REQUIREMENT.
Put every line of the entries below into a single JSON list of strings, one string per line, and leave out any blank lines.

DATASET EXCERPTS.
<<<<
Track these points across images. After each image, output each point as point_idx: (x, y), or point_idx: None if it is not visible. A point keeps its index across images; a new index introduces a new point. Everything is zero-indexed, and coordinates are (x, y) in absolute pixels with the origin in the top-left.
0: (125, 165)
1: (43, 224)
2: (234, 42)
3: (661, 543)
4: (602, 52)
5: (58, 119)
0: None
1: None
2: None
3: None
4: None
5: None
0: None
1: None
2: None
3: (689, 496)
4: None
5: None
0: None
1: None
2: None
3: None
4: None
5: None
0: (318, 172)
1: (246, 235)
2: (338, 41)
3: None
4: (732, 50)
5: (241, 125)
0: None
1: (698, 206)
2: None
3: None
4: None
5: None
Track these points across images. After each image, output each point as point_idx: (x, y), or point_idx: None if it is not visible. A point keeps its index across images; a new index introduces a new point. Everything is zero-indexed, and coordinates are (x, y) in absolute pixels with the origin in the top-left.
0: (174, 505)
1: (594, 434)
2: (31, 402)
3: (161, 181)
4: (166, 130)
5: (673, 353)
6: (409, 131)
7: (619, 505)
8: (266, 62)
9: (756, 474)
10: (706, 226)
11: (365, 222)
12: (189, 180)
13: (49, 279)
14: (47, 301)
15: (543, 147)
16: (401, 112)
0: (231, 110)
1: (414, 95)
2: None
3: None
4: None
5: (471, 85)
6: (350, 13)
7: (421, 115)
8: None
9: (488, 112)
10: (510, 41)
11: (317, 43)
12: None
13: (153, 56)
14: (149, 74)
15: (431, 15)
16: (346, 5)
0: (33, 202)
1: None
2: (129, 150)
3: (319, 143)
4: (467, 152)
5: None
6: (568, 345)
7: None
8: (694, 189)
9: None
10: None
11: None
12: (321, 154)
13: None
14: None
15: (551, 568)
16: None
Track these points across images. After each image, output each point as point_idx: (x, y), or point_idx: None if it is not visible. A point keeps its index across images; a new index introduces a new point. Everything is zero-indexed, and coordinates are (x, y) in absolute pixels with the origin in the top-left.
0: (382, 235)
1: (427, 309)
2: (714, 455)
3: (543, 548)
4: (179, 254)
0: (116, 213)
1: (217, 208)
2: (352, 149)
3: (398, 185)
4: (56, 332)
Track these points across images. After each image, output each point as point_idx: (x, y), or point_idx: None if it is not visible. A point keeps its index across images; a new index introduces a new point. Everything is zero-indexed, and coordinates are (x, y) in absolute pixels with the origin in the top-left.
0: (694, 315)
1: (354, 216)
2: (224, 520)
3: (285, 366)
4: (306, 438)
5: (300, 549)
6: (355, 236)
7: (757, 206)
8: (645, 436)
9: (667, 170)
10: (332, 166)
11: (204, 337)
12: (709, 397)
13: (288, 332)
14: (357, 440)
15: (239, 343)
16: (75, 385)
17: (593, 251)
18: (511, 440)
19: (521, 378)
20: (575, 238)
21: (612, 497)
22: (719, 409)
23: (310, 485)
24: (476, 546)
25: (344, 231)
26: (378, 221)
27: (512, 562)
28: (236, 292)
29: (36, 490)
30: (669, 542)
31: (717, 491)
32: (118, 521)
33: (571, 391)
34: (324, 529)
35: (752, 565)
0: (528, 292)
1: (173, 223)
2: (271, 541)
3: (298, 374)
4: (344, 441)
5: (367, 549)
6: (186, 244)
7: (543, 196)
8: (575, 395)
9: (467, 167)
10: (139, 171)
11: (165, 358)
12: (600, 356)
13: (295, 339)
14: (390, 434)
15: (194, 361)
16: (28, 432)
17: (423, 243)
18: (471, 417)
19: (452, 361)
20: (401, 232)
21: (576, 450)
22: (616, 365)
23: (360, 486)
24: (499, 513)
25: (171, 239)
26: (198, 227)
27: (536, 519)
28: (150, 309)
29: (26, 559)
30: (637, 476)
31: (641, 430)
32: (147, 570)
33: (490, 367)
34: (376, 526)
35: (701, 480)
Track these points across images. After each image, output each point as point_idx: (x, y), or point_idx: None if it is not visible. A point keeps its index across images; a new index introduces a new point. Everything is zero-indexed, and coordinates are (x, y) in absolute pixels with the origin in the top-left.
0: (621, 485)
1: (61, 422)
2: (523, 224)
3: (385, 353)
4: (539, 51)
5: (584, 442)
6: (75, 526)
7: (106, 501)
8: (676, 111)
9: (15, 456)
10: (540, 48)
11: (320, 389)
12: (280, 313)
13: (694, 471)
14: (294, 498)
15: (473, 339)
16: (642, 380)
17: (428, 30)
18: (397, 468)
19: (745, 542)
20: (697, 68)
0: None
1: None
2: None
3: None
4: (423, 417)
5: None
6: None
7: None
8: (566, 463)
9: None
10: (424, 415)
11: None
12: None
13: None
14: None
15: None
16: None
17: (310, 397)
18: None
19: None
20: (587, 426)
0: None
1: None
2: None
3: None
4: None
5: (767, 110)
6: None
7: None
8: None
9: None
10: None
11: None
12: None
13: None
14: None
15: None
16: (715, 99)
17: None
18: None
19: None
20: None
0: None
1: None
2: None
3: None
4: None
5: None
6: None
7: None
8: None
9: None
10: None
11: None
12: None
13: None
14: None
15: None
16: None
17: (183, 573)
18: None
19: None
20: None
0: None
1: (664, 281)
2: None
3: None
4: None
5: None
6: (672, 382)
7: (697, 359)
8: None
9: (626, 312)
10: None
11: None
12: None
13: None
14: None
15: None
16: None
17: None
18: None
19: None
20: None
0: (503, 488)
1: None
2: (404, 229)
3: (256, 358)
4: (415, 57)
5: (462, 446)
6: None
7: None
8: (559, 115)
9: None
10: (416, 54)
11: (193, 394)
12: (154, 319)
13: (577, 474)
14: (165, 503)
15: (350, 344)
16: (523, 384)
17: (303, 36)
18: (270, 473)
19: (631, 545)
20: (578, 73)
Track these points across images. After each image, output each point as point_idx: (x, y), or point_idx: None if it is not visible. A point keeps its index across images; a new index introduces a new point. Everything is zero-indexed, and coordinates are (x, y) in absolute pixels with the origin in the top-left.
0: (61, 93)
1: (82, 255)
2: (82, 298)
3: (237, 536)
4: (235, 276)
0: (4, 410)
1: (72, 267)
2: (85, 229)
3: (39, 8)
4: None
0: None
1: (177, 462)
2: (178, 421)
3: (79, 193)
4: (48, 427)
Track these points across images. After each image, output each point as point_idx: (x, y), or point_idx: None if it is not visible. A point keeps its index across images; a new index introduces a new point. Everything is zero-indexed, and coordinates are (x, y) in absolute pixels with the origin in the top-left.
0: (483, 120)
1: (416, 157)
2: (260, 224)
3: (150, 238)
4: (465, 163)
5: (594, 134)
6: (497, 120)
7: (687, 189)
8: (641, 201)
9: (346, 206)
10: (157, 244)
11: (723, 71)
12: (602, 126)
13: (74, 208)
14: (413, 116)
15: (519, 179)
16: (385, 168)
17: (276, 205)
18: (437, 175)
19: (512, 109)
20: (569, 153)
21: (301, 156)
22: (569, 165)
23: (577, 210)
>>>>
FINISHED EXERCISE.
[
  "Track these points across images. After each image, output each point as point_idx: (x, y), or point_idx: None if it is not visible. A point keeps its index across images; a new index introduces a new point. Everything is zero-indexed, and coordinates are (x, y) in absolute pixels with the origin in the top-left.",
  "0: (125, 165)",
  "1: (43, 224)",
  "2: (234, 42)",
  "3: (661, 543)",
  "4: (602, 52)",
  "5: (58, 119)",
  "0: None",
  "1: None",
  "2: None",
  "3: None",
  "4: None",
  "5: None",
  "0: None",
  "1: None",
  "2: None",
  "3: (689, 496)",
  "4: None",
  "5: None",
  "0: None",
  "1: None",
  "2: None",
  "3: None",
  "4: None",
  "5: None",
  "0: (318, 172)",
  "1: (246, 235)",
  "2: (338, 41)",
  "3: None",
  "4: (732, 50)",
  "5: (241, 125)",
  "0: None",
  "1: (698, 206)",
  "2: None",
  "3: None",
  "4: None",
  "5: None",
  "Track these points across images. After each image, output each point as point_idx: (x, y), or point_idx: None if it is not visible. A point keeps its index across images; a new index introduces a new point. Everything is zero-indexed, and coordinates are (x, y) in absolute pixels with the origin in the top-left.",
  "0: (174, 505)",
  "1: (594, 434)",
  "2: (31, 402)",
  "3: (161, 181)",
  "4: (166, 130)",
  "5: (673, 353)",
  "6: (409, 131)",
  "7: (619, 505)",
  "8: (266, 62)",
  "9: (756, 474)",
  "10: (706, 226)",
  "11: (365, 222)",
  "12: (189, 180)",
  "13: (49, 279)",
  "14: (47, 301)",
  "15: (543, 147)",
  "16: (401, 112)",
  "0: (231, 110)",
  "1: (414, 95)",
  "2: None",
  "3: None",
  "4: None",
  "5: (471, 85)",
  "6: (350, 13)",
  "7: (421, 115)",
  "8: None",
  "9: (488, 112)",
  "10: (510, 41)",
  "11: (317, 43)",
  "12: None",
  "13: (153, 56)",
  "14: (149, 74)",
  "15: (431, 15)",
  "16: (346, 5)",
  "0: (33, 202)",
  "1: None",
  "2: (129, 150)",
  "3: (319, 143)",
  "4: (467, 152)",
  "5: None",
  "6: (568, 345)",
  "7: None",
  "8: (694, 189)",
  "9: None",
  "10: None",
  "11: None",
  "12: (321, 154)",
  "13: None",
  "14: None",
  "15: (551, 568)",
  "16: None",
  "Track these points across images. After each image, output each point as point_idx: (x, y), or point_idx: None if it is not visible. A point keeps its index across images; a new index introduces a new point. Everything is zero-indexed, and coordinates are (x, y) in absolute pixels with the origin in the top-left.",
  "0: (382, 235)",
  "1: (427, 309)",
  "2: (714, 455)",
  "3: (543, 548)",
  "4: (179, 254)",
  "0: (116, 213)",
  "1: (217, 208)",
  "2: (352, 149)",
  "3: (398, 185)",
  "4: (56, 332)",
  "Track these points across images. After each image, output each point as point_idx: (x, y), or point_idx: None if it is not visible. A point keeps its index across images; a new index introduces a new point. Everything is zero-indexed, and coordinates are (x, y) in absolute pixels with the origin in the top-left.",
  "0: (694, 315)",
  "1: (354, 216)",
  "2: (224, 520)",
  "3: (285, 366)",
  "4: (306, 438)",
  "5: (300, 549)",
  "6: (355, 236)",
  "7: (757, 206)",
  "8: (645, 436)",
  "9: (667, 170)",
  "10: (332, 166)",
  "11: (204, 337)",
  "12: (709, 397)",
  "13: (288, 332)",
  "14: (357, 440)",
  "15: (239, 343)",
  "16: (75, 385)",
  "17: (593, 251)",
  "18: (511, 440)",
  "19: (521, 378)",
  "20: (575, 238)",
  "21: (612, 497)",
  "22: (719, 409)",
  "23: (310, 485)",
  "24: (476, 546)",
  "25: (344, 231)",
  "26: (378, 221)",
  "27: (512, 562)",
  "28: (236, 292)",
  "29: (36, 490)",
  "30: (669, 542)",
  "31: (717, 491)",
  "32: (118, 521)",
  "33: (571, 391)",
  "34: (324, 529)",
  "35: (752, 565)",
  "0: (528, 292)",
  "1: (173, 223)",
  "2: (271, 541)",
  "3: (298, 374)",
  "4: (344, 441)",
  "5: (367, 549)",
  "6: (186, 244)",
  "7: (543, 196)",
  "8: (575, 395)",
  "9: (467, 167)",
  "10: (139, 171)",
  "11: (165, 358)",
  "12: (600, 356)",
  "13: (295, 339)",
  "14: (390, 434)",
  "15: (194, 361)",
  "16: (28, 432)",
  "17: (423, 243)",
  "18: (471, 417)",
  "19: (452, 361)",
  "20: (401, 232)",
  "21: (576, 450)",
  "22: (616, 365)",
  "23: (360, 486)",
  "24: (499, 513)",
  "25: (171, 239)",
  "26: (198, 227)",
  "27: (536, 519)",
  "28: (150, 309)",
  "29: (26, 559)",
  "30: (637, 476)",
  "31: (641, 430)",
  "32: (147, 570)",
  "33: (490, 367)",
  "34: (376, 526)",
  "35: (701, 480)",
  "Track these points across images. After each image, output each point as point_idx: (x, y), or point_idx: None if it is not visible. A point keeps its index across images; a new index introduces a new point. Everything is zero-indexed, and coordinates are (x, y) in absolute pixels with the origin in the top-left.",
  "0: (621, 485)",
  "1: (61, 422)",
  "2: (523, 224)",
  "3: (385, 353)",
  "4: (539, 51)",
  "5: (584, 442)",
  "6: (75, 526)",
  "7: (106, 501)",
  "8: (676, 111)",
  "9: (15, 456)",
  "10: (540, 48)",
  "11: (320, 389)",
  "12: (280, 313)",
  "13: (694, 471)",
  "14: (294, 498)",
  "15: (473, 339)",
  "16: (642, 380)",
  "17: (428, 30)",
  "18: (397, 468)",
  "19: (745, 542)",
  "20: (697, 68)",
  "0: None",
  "1: None",
  "2: None",
  "3: None",
  "4: (423, 417)",
  "5: None",
  "6: None",
  "7: None",
  "8: (566, 463)",
  "9: None",
  "10: (424, 415)",
  "11: None",
  "12: None",
  "13: None",
  "14: None",
  "15: None",
  "16: None",
  "17: (310, 397)",
  "18: None",
  "19: None",
  "20: (587, 426)",
  "0: None",
  "1: None",
  "2: None",
  "3: None",
  "4: None",
  "5: (767, 110)",
  "6: None",
  "7: None",
  "8: None",
  "9: None",
  "10: None",
  "11: None",
  "12: None",
  "13: None",
  "14: None",
  "15: None",
  "16: (715, 99)",
  "17: None",
  "18: None",
  "19: None",
  "20: None",
  "0: None",
  "1: None",
  "2: None",
  "3: None",
  "4: None",
  "5: None",
  "6: None",
  "7: None",
  "8: None",
  "9: None",
  "10: None",
  "11: None",
  "12: None",
  "13: None",
  "14: None",
  "15: None",
  "16: None",
  "17: (183, 573)",
  "18: None",
  "19: None",
  "20: None",
  "0: None",
  "1: (664, 281)",
  "2: None",
  "3: None",
  "4: None",
  "5: None",
  "6: (672, 382)",
  "7: (697, 359)",
  "8: None",
  "9: (626, 312)",
  "10: None",
  "11: None",
  "12: None",
  "13: None",
  "14: None",
  "15: None",
  "16: None",
  "17: None",
  "18: None",
  "19: None",
  "20: None",
  "0: (503, 488)",
  "1: None",
  "2: (404, 229)",
  "3: (256, 358)",
  "4: (415, 57)",
  "5: (462, 446)",
  "6: None",
  "7: None",
  "8: (559, 115)",
  "9: None",
  "10: (416, 54)",
  "11: (193, 394)",
  "12: (154, 319)",
  "13: (577, 474)",
  "14: (165, 503)",
  "15: (350, 344)",
  "16: (523, 384)",
  "17: (303, 36)",
  "18: (270, 473)",
  "19: (631, 545)",
  "20: (578, 73)",
  "Track these points across images. After each image, output each point as point_idx: (x, y), or point_idx: None if it is not visible. A point keeps its index across images; a new index introduces a new point. Everything is zero-indexed, and coordinates are (x, y) in absolute pixels with the origin in the top-left.",
  "0: (61, 93)",
  "1: (82, 255)",
  "2: (82, 298)",
  "3: (237, 536)",
  "4: (235, 276)",
  "0: (4, 410)",
  "1: (72, 267)",
  "2: (85, 229)",
  "3: (39, 8)",
  "4: None",
  "0: None",
  "1: (177, 462)",
  "2: (178, 421)",
  "3: (79, 193)",
  "4: (48, 427)",
  "Track these points across images. After each image, output each point as point_idx: (x, y), or point_idx: None if it is not visible. A point keeps its index across images; a new index introduces a new point. Everything is zero-indexed, and coordinates are (x, y) in absolute pixels with the origin in the top-left.",
  "0: (483, 120)",
  "1: (416, 157)",
  "2: (260, 224)",
  "3: (150, 238)",
  "4: (465, 163)",
  "5: (594, 134)",
  "6: (497, 120)",
  "7: (687, 189)",
  "8: (641, 201)",
  "9: (346, 206)",
  "10: (157, 244)",
  "11: (723, 71)",
  "12: (602, 126)",
  "13: (74, 208)",
  "14: (413, 116)",
  "15: (519, 179)",
  "16: (385, 168)",
  "17: (276, 205)",
  "18: (437, 175)",
  "19: (512, 109)",
  "20: (569, 153)",
  "21: (301, 156)",
  "22: (569, 165)",
  "23: (577, 210)"
]